When Vijay Mallya recently completed 30 years as Chairman of UB Group, he got a pleasant surprise from Diageo, the global liquor firm which is now a majority holder in his United Spirits (USL). It was a nicely-aged Black Dog Chairman's Reserve scotch whisky, with a fully bespoke, handcrafted presentation case created to showcase the craftmanship that underlay the 30-year-old drink it held.
Diageo, which recently coughed up a total of Rs 18,000 crore to take majority control of USL, seems to have a lot of faith in him. After investing as much as $36 million in Mallya's personal sorghum beer company in South Africa and bringing on board Smirnoff (the vodka brand of Diageo) as one of the sponsors of Mallya's Sahara Force India racing team, Diageo has extended its corporate guarantee by another six months on the $135-million loan Mallya has taken for one of his personal companies, Watson Ltd. The latter is also one of the vehicles used by Mallya for his Formula1 (F1) team.

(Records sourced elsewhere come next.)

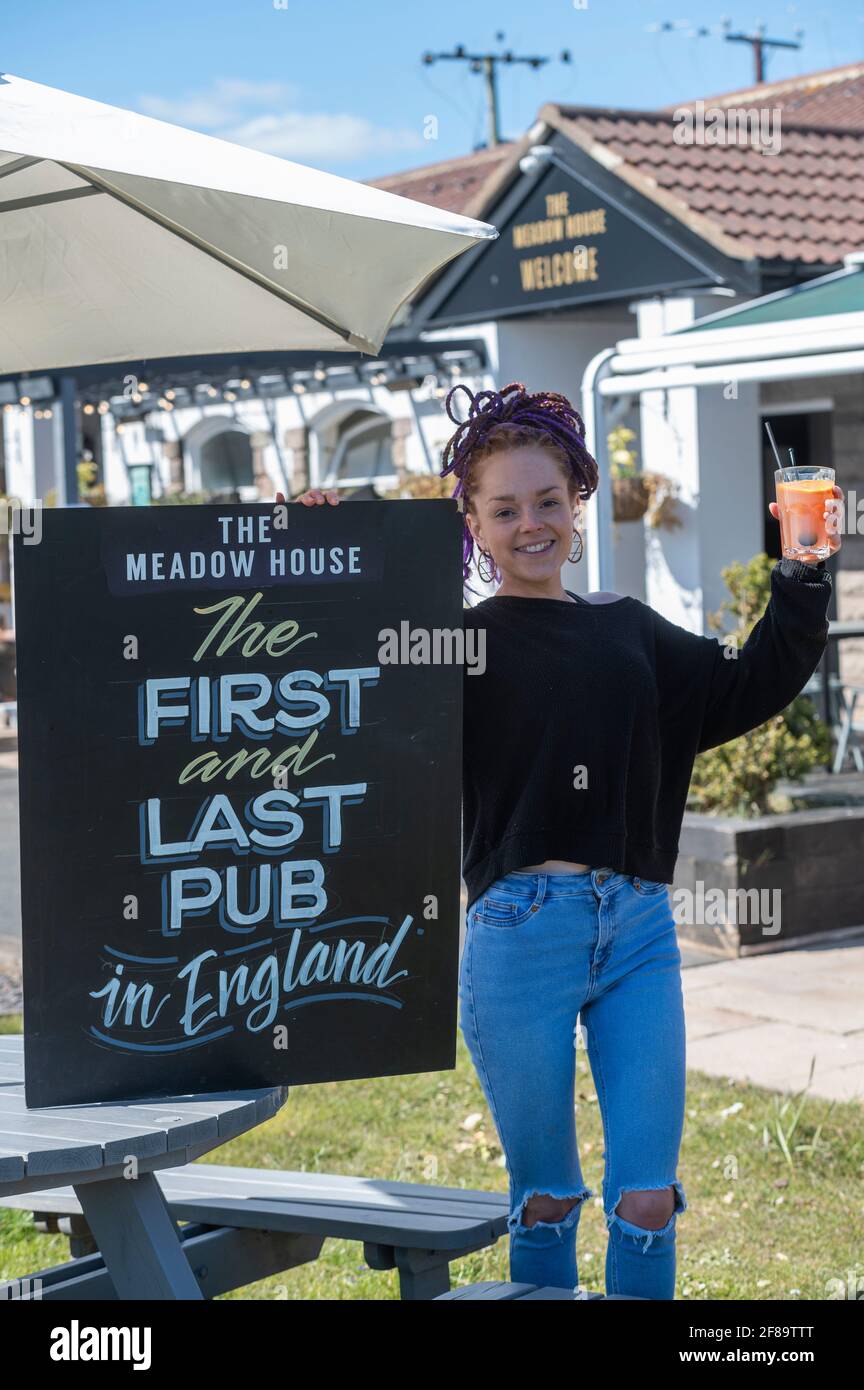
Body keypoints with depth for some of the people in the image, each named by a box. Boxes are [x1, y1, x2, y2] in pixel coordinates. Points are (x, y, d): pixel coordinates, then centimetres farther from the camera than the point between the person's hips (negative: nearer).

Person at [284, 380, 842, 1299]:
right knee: (545, 1199, 7)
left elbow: (742, 693, 21)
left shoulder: (629, 630, 14)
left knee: (647, 1201, 2)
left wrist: (806, 578, 16)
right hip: (520, 936, -3)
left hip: (638, 931, 3)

The first term recently expired and has been renewed by another six months, according to a recent regulatory disclosure by Diageo. Watson's extension on its loan comes even as UB Holdings is struggling to explain how a loan of Rs 1,350 crore will be repaid to USL, as a result of which the latter is yet to declare its annual earnings for last year.
Mallya had earlier taken a loan of $135 million from Standard Chartered for Watson, the single largest shareholder with a significant 21.19 per cent stake in Mallya's holding company, UB Holdings. Diageo has forked out a conditional back-stop guarantee, issued by Diageo Holdings Netherlands BV (DHN) to Standard Chartered, pursuant to a guarantee commitment agreement in respect of the liabilities of Watson.
This was entered into as part of the arrangements put in place at the closing of the USL transaction and announced by Diageo on July 4, 2013. "The term of this facility and the DHN guarantee were extended on July 22 for an additional six months, with the monetary limits of both the facility and the guarantee remaining unchanged," Diageo said in a regulatory disclosure.
The terms continue to require that the right of Standard Chartered to call on the guarantee is subject to the latter having first taken certain agreed steps to recover from Watson, including defined steps towards enforcement of its security package.
In addition, DHN has, in respect of its potential liability under this guarantee, the benefit of counter-indemnities from Watson and Mallya, as well as the security package put in place for the facility.
This move by Diageo comes as a small solace for Mallya, increasingly cornered by a slew of state-owned lenders and the tax authorities over his long-grounded Kingfisher Airlines, saddled with debt of around Rs 4,000 crore.